**TEXTE D'ÉTUDE:**
>>>

ORCA (1977)

Le producteur Dino de Laurentiis tente de surfer sur la vague des Dents de la Mer en remplaçant le requin par un orque à la mâchoire bien garnie

ORCA, THE KILLER WHALE

1977 – USA

Réalisé par Michael Anderson

Avec Richard Harris, Charlotte Rampling, Bo Derek, Keenan Wynn, Robert Carradine, Will Sampson, Charles Scott Walker

THEMA MONSTRES MARINS I MAMMIFERES

Un an après avoir massacré en règle le mythe de King Kong, le producteur Dino de Laurentiis décide de manger au râtelier des Dents de la Mer en y ajoutant une bonne dose de Moby Dick. Pour tout avouer, le résultat n’est pas si catastrophique qu’on aurait pu le craindre. Car Orca est un honnête film d’action qui ne lésine ni sur les effets spéciaux, ni sur les séquences mouvementées. Quant au réalisateur Michael Anderson (L’Âge de Cristal), il s’acquitte de sa tâche avec un talent indéniable. Le capitaine Nolan (Richard Harris), désireux de s’attirer la fortune en capturant un orque-épaulard, y entreprend une expédition au large des côtes du Canada pour chasser l’un de ces mammifères marins. Mais le seul résultat de cette chasse est la mort d’une femelle enceinte et la blessure du mâle. Le monstre marin, face à la perte de sa compagne, est déchiré par la douleur, qui se transforme vite en haine. Et l’orque géant se vengera terriblement, ravageant les embarcations d’un village côtier, dévorant les pêcheurs, et menaçant le capitaine Nolan qui accepte, bien malgré lui, de relever le défi et de combattre l’animal.

<<<

**CONSIGNE:** Selon le texte sur le film Orca, pourquoi le résultat n'est-il pas aussi catastrophique qu'on aurait pu le craindre ? Répondez en une à trois phrases.

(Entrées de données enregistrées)
>>>

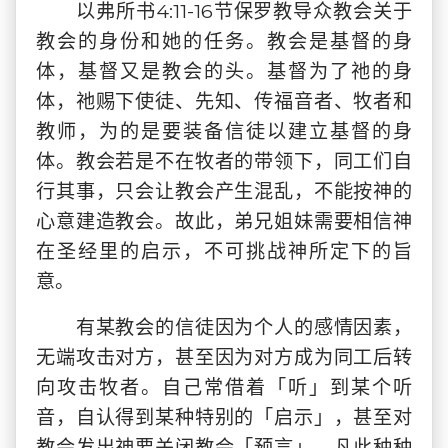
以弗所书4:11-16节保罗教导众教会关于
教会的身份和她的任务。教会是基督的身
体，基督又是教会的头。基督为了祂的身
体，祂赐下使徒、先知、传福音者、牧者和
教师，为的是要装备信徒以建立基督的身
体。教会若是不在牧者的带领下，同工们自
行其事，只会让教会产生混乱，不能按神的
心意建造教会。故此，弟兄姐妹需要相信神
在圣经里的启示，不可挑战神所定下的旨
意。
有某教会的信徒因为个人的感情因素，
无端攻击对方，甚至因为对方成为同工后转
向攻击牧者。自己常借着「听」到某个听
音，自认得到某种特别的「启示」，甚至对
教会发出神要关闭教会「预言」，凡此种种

<<<

**RÉPONSE ATTENDUE:** Orca est un honnête film d'action. Il ne lésine ni sur les effets spéciaux ni sur les séquences mouvementées.